### WHAT TO PRODUCE
Line filter on the word "Enter": copy each matching line from the entries.

### PROVIDED RECORDS
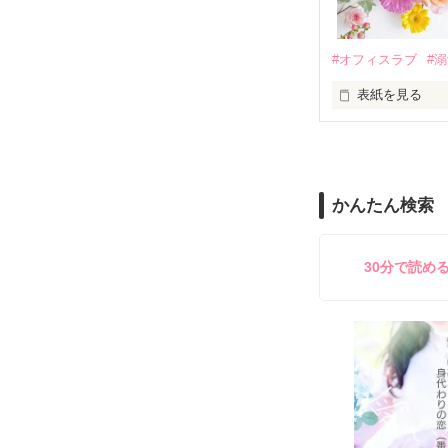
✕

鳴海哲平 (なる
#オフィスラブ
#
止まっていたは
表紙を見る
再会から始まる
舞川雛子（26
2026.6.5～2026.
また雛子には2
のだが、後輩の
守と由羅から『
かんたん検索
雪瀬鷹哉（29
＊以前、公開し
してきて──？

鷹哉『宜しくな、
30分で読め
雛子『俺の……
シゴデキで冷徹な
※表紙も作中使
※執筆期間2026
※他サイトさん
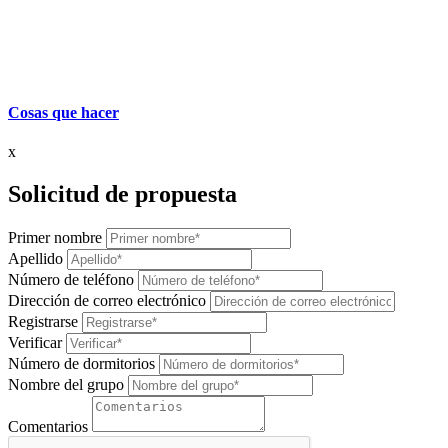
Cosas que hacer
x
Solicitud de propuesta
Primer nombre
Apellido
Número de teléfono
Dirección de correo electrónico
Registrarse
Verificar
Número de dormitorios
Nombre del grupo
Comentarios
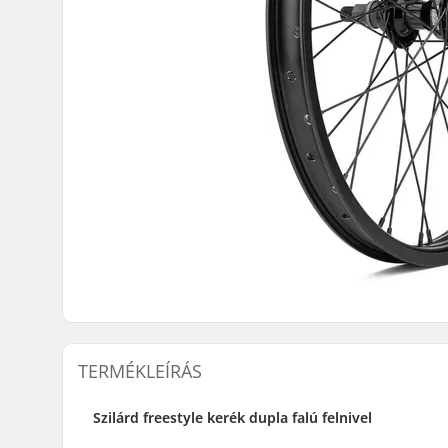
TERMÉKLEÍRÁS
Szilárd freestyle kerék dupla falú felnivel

...

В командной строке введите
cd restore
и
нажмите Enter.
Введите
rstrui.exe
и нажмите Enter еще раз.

---

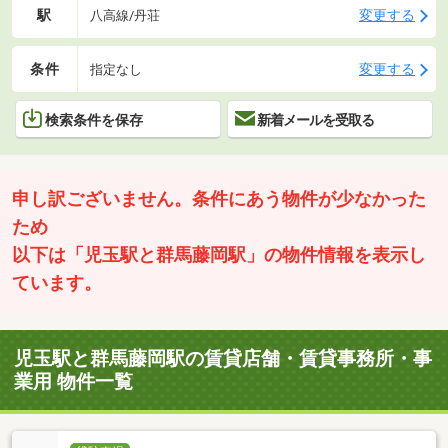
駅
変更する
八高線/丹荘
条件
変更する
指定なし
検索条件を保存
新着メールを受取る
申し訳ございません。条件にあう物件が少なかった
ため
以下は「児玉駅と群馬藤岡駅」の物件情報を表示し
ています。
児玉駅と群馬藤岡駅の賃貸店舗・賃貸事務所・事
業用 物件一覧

### WRITTEN RESPONSE
нажмите Enter.
и нажмите Enter еще раз.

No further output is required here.